What follows is the setup I wish I had from day one. None of it depends on a specific framework. If you run an LLM in a loop, poll external APIs, or make decisions on a schedule, these patterns matter.

1. Your agent will die and not tell you

The first time one of my agents crashed overnight, I lost hours before I noticed. There was no error log because it was not an application error in the usual sense — the OS killed the process for memory.

What I do now: Every agent sends a heartbeat from inside its main loop. Not a separate health-check thread. Not a sidecar process. From the actual loop.

That distinction matters. If the main loop is stuck on I/O, deadlocked on a lock, or wedged inside a retry path, an external "process is up" check tells you very little.

Here is the minimal pattern:

import time


def heartbeat(agent: str, *, status: str = "ok", tokens_used: int = 0) -> None:
    # Send this to whatever monitoring system you use.
    print(
        {
            "agent": agent,
            "status": status,
            "tokens_used": tokens_used,
            "ts": time.time(),
        }
    )


while True:
    tokens_used = 0

    result = run_agent_cycle()
    tokens_used += result.tokens_used

    heartbeat("my-agent", status="ok", tokens_used=tokens_used)
    time.sleep(60)

If the heartbeat stops, something is wrong. I usually check every 60 seconds and alert after 2 missed beats.

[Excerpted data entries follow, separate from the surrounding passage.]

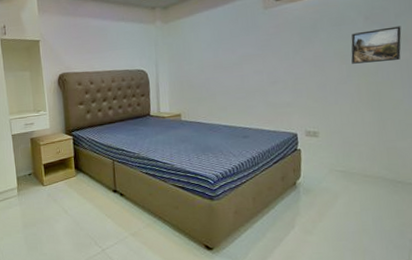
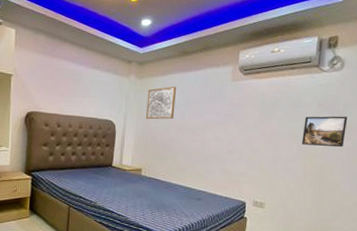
wall art: none [176,25,207,63] -> present [146,86,177,120]

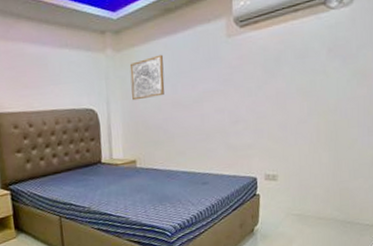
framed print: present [302,116,348,148] -> none [312,59,361,101]

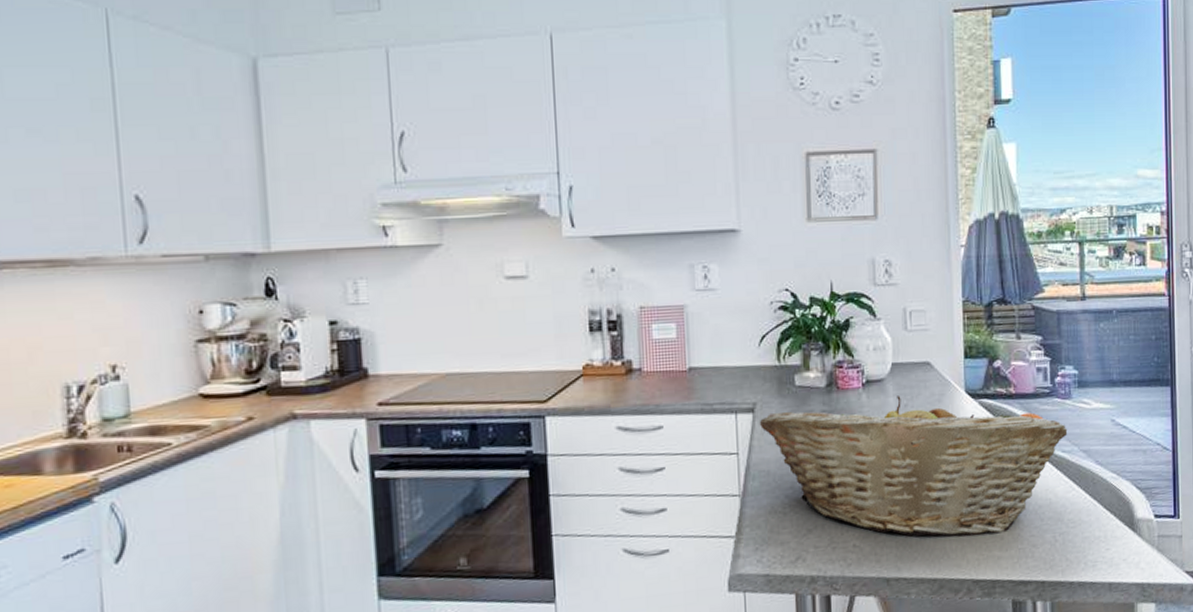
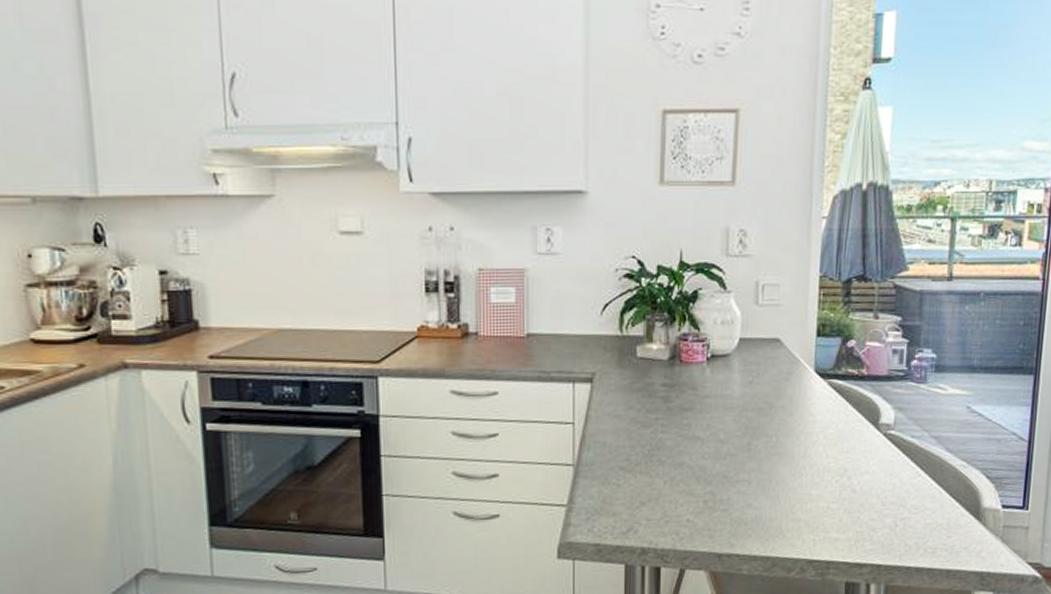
fruit basket: present [759,396,1068,538] -> none [597,372,920,517]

2. Auto-restart is harder than you think

"Just restart it" sounds simple until you hit edge cases:

Restart loops: A bad config causes the agent to crash immediately after starting. Without a cooldown, you get crash → restart → crash → restart forever.
Platform differences: Docker restart policies work well. launchd on macOS silently fails if the service domain is wrong. systemd needs a RestartSec or it can spin.
State corruption: If your agent crashed mid-write to a state file, restarting puts it in an inconsistent state.

What I do now: 5-minute cooldown between restarts. After 3 failed restarts, stop trying and alert me. On restart, the agent validates its state before resuming.

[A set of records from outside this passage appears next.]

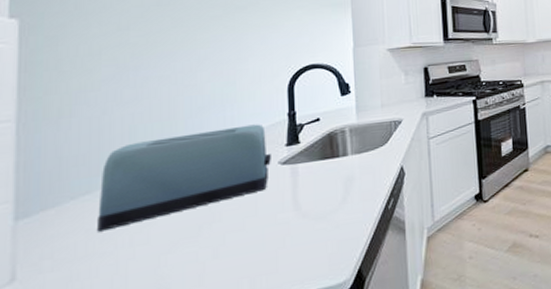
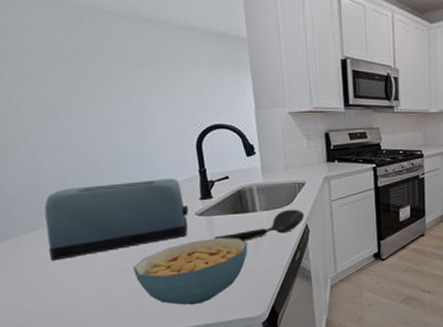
cereal bowl: none [197,187,335,277] -> present [133,237,248,305]
spoon: none [297,150,400,191] -> present [214,209,305,241]

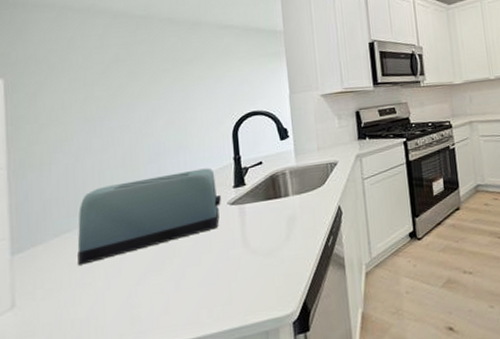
cereal bowl: present [133,237,248,305] -> none [160,226,280,307]
spoon: present [214,209,305,241] -> none [245,190,337,230]

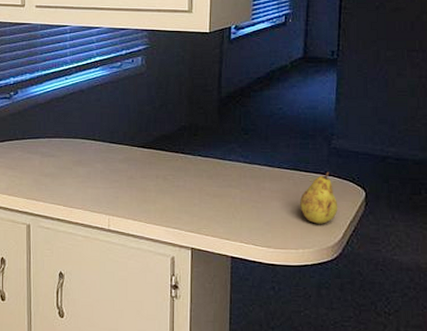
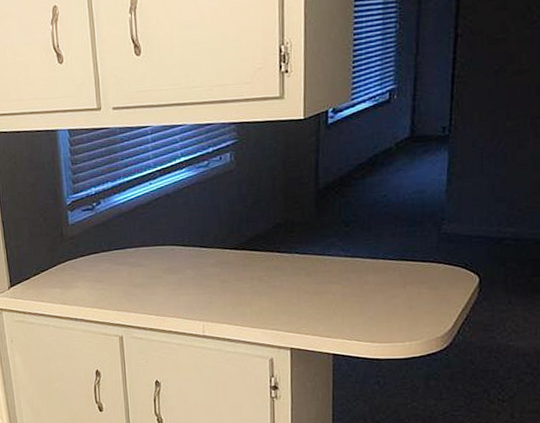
fruit: present [300,171,338,224] -> none [407,259,449,315]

A good restart policy is less like "always restart" and more like:

missed heartbeats -> mark unhealthy
restart once -> wait 5 minutes
restart again -> wait 5 minutes
restart third time -> stop auto-restarting, escalate to human

3. LLM cost is a health metric

This was my biggest insight. For traditional services, you monitor CPU, memory, and latency. For LLM agents, token cost per cycle is often the metric that catches problems first.

A runaway loop doesn't spike CPU (API calls are I/O bound). It doesn't spike memory. But token usage goes from 200/min to 40,000/min instantly. If you're not tracking cost per cycle, you'll find out from your API bill.

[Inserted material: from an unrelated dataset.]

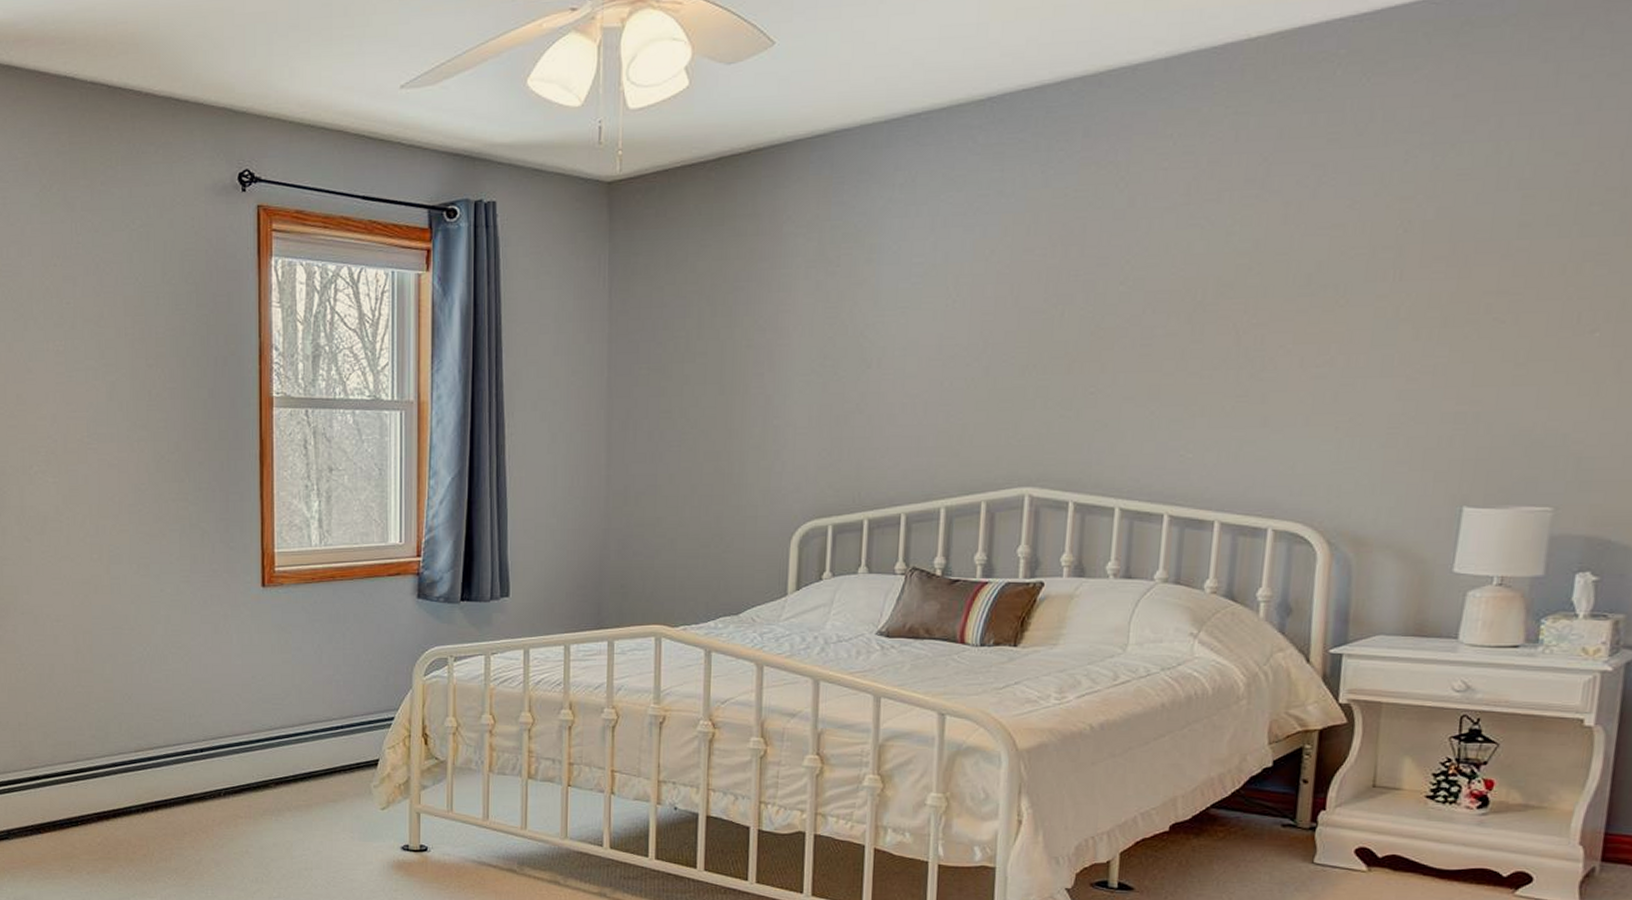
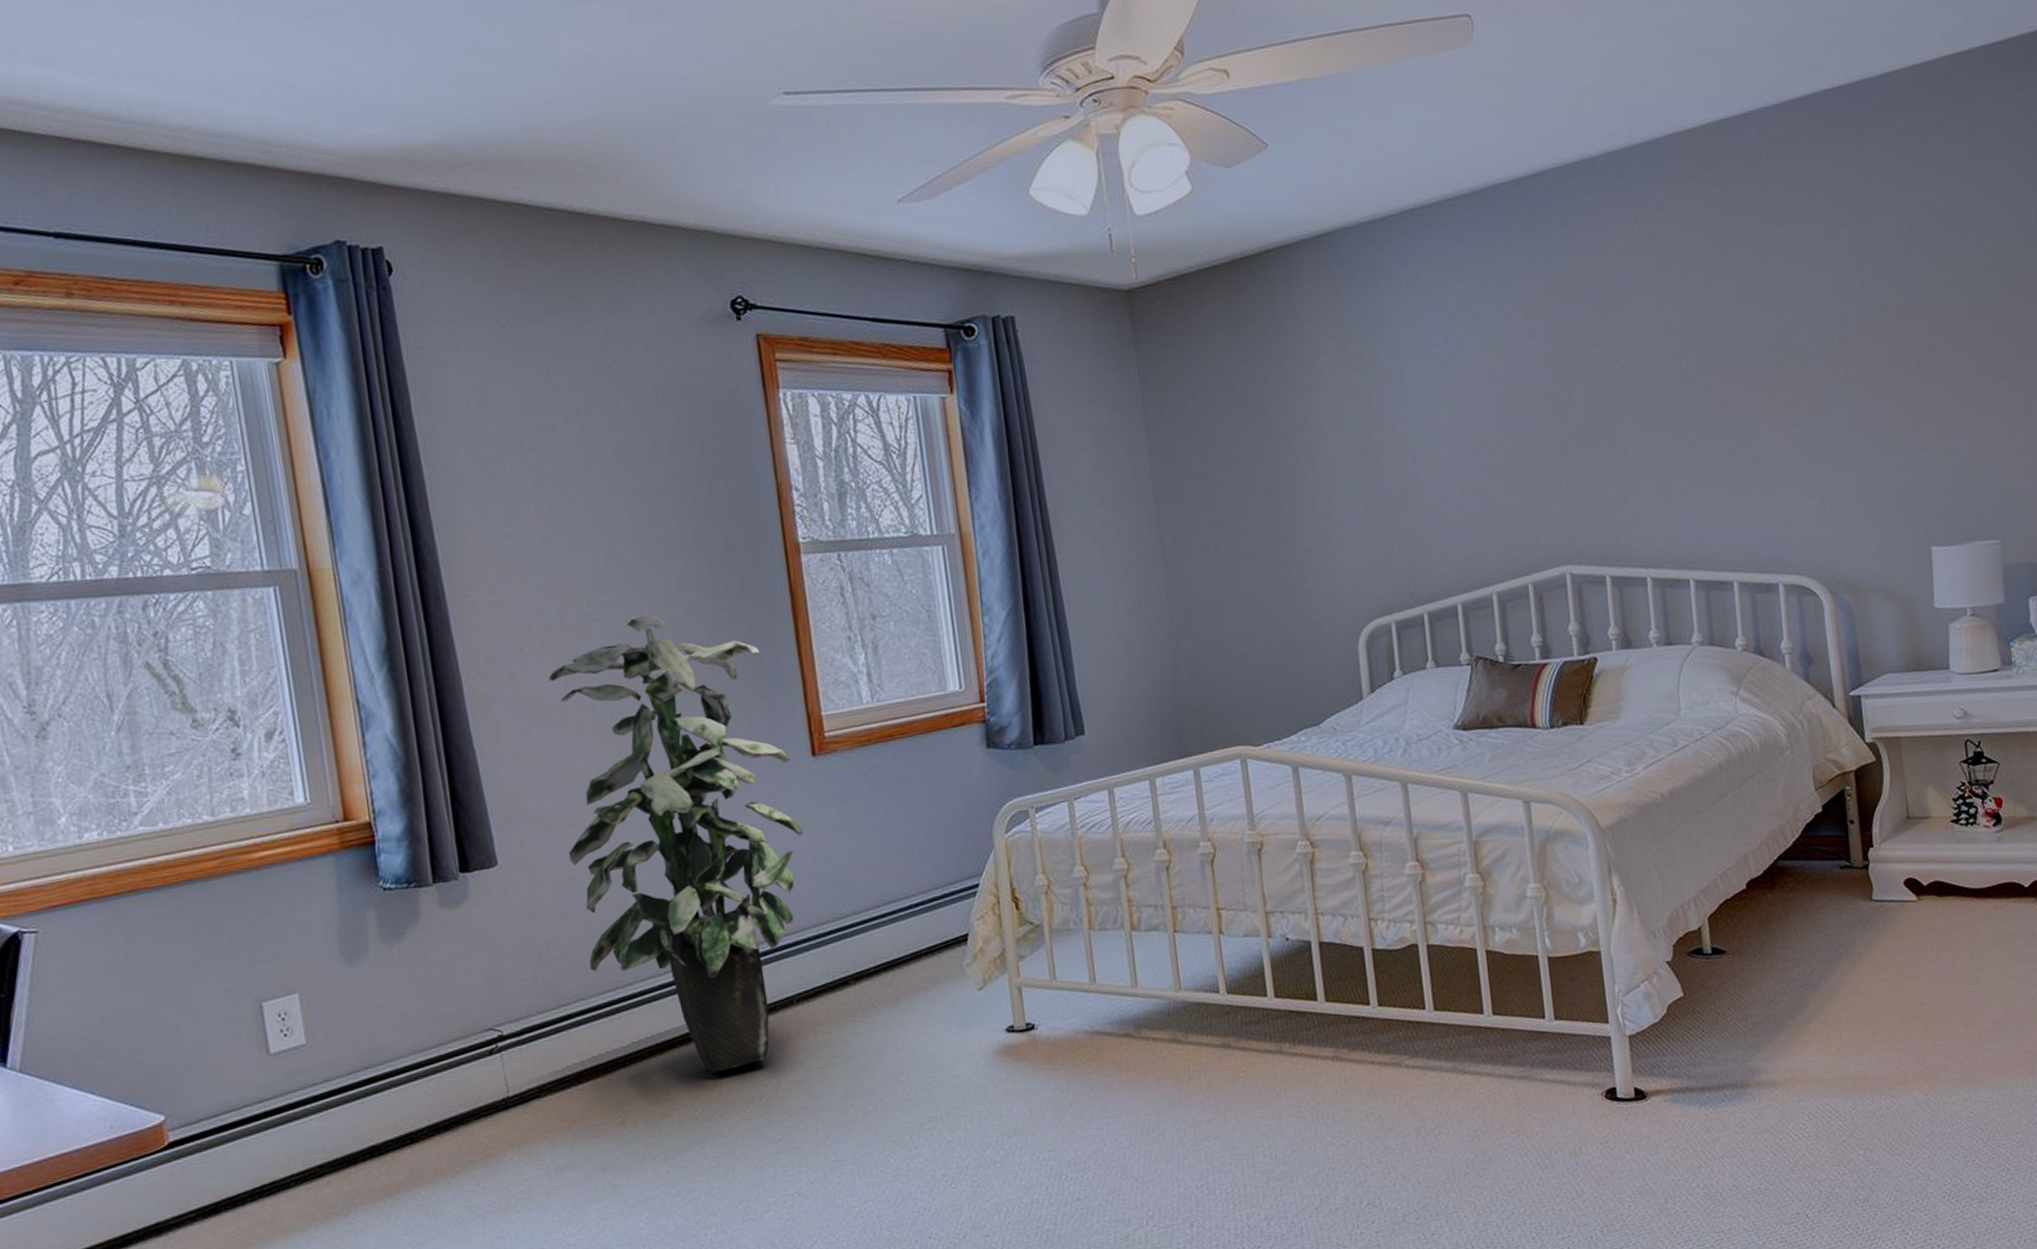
indoor plant: none [49,449,247,843] -> present [548,615,805,1073]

The simplest version of this is a moving baseline:

baseline = rolling_average(tokens_per_cycle[-50:])

if tokens_used_this_cycle > baseline * 10:
    alert("possible loop", tokens_used=tokens_used_this_cycle)

4. Graceful shutdown is not optional

One of my agents sends a burst of API calls during shutdown to finish cleanup safely. The first time I added loop detection, it flagged every graceful shutdown as a runaway.

What I do now: The agent signals "shutting down" before cleanup. The monitoring system knows to expect a burst and does not flag it.

5. Daily reports catch the slow problems

Alerts catch emergencies. Daily reports catch slower drift that alerts miss — an agent that is gradually using more tokens per cycle, or one that restarts once a day at the same time because of a cron conflict.

I review a daily summary of each agent's health, cost, and event history. Most of my operational improvements came from patterns in that report, not from real-time alerts.

The basic report I want every morning is:

- Was the agent alive the whole day?
- How many restart events happened?
- Did token cost per cycle move outside baseline?
- Were there loop-detection or cooldown events?
- Did anything get auto-recovered, or does it need a human?

These patterns aren't complicated, but I didn't find them written down anywhere when I started. Hopefully this saves someone a few "learning experiences."

If you want to see what my setup looks like, I built these ideas into ClevAgent. But honestly, even a homegrown heartbeat plus cost-per-cycle tracker gets you most of the way there.